Extracted data entries
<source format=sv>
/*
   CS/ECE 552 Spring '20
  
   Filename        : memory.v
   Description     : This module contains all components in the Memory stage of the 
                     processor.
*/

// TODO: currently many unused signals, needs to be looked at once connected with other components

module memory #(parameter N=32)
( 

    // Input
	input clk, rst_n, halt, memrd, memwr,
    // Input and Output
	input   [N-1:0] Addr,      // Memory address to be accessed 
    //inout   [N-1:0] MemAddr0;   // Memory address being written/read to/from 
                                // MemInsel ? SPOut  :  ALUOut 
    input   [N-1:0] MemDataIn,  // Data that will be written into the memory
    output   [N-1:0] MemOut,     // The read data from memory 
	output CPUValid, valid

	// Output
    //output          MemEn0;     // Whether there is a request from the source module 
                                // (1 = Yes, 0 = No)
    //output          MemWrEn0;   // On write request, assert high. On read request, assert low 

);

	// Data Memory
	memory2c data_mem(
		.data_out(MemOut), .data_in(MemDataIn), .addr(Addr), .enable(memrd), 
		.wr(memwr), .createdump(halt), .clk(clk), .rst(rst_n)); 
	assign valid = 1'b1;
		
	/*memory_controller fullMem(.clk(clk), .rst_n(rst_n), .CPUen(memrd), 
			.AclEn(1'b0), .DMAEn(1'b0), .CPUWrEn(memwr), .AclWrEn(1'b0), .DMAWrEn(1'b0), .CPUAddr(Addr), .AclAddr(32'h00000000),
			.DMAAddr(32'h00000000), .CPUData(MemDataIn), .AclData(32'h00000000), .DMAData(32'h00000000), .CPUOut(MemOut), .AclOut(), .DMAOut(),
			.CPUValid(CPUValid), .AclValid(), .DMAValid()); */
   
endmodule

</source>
---
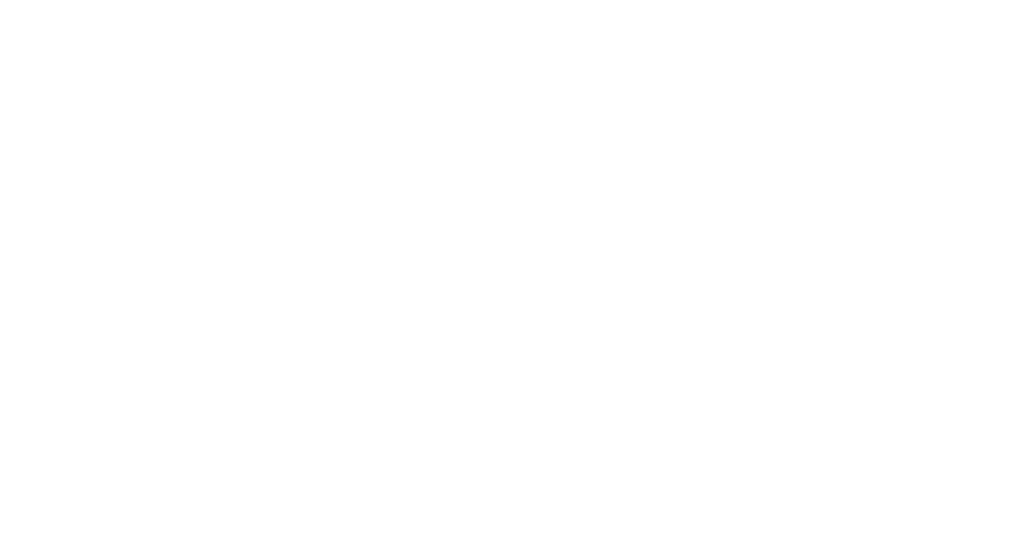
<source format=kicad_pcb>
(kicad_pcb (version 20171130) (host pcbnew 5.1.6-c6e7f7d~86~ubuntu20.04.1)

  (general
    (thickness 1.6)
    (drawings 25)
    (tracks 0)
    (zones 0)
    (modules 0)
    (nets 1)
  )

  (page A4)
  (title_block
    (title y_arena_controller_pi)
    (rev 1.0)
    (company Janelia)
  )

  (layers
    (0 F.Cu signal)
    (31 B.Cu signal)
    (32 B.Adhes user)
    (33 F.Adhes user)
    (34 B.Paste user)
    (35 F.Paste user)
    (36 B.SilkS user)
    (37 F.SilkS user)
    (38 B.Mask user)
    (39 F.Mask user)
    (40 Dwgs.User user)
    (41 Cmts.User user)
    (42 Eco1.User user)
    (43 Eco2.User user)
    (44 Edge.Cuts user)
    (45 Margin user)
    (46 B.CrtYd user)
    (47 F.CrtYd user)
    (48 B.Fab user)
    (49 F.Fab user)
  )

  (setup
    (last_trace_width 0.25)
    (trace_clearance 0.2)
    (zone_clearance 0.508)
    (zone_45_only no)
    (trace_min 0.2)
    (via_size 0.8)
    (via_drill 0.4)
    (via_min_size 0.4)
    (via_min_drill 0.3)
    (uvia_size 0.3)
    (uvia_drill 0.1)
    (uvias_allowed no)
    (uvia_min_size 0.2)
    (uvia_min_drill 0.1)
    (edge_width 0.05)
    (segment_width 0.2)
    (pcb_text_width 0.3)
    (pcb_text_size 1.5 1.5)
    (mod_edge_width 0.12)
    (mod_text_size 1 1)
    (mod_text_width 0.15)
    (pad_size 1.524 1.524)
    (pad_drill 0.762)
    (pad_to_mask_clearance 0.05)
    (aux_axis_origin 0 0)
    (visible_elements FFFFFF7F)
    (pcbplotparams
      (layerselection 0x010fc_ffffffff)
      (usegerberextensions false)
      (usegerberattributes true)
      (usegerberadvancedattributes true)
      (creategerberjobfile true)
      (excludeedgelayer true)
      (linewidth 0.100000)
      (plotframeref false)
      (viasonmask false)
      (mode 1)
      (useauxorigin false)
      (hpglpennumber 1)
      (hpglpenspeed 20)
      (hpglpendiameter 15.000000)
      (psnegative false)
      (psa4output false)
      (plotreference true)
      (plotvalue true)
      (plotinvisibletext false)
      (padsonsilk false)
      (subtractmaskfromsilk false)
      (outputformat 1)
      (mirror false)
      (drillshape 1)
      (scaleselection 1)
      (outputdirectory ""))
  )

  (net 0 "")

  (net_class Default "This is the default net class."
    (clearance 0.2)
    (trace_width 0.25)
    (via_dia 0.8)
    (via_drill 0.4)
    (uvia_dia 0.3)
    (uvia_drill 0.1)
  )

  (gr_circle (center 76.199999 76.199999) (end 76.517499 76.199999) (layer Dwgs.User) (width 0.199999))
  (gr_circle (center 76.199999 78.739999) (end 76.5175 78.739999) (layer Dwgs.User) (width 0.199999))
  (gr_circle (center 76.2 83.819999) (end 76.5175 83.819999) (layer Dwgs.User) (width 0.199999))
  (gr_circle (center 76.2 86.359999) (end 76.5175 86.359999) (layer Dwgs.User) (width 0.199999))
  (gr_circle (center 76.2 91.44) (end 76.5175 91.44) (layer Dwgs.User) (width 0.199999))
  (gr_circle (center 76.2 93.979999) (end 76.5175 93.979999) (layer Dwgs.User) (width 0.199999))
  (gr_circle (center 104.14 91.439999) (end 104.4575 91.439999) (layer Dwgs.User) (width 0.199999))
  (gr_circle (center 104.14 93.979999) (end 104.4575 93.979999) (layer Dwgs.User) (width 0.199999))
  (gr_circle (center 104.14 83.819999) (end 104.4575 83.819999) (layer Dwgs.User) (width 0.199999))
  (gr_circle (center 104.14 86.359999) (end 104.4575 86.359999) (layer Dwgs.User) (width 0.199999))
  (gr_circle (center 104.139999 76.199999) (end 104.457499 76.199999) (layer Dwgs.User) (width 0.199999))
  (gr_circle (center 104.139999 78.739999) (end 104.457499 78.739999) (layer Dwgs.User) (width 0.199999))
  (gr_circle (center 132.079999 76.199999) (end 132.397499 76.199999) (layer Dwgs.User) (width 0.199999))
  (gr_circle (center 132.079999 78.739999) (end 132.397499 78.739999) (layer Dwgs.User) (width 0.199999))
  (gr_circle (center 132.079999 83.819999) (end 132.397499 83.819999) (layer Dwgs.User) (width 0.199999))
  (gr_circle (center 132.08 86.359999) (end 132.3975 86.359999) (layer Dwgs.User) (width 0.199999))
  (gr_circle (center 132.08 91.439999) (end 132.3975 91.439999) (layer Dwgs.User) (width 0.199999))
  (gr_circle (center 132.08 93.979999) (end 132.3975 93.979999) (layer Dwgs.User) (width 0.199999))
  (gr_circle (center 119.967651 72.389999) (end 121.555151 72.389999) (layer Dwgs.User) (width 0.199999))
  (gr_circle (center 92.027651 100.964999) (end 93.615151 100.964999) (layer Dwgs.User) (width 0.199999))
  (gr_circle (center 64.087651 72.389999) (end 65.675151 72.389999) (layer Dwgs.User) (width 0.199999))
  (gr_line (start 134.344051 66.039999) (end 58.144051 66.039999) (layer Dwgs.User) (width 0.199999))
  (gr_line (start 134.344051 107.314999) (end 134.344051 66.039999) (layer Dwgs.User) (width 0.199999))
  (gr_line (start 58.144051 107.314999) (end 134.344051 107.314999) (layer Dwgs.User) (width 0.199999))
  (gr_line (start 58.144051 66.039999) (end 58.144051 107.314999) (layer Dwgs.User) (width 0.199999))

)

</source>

### To do
Only the lines above starting at the line that holds "<source format=sv>" and ending at the line that holds "module memory #(parameter N=32)" are to be repeated, exactly and in full.

### Solution
<source format=sv>
/*
   CS/ECE 552 Spring '20
  
   Filename        : memory.v
   Description     : This module contains all components in the Memory stage of the 
                     processor.
*/

// TODO: currently many unused signals, needs to be looked at once connected with other components

module memory #(parameter N=32)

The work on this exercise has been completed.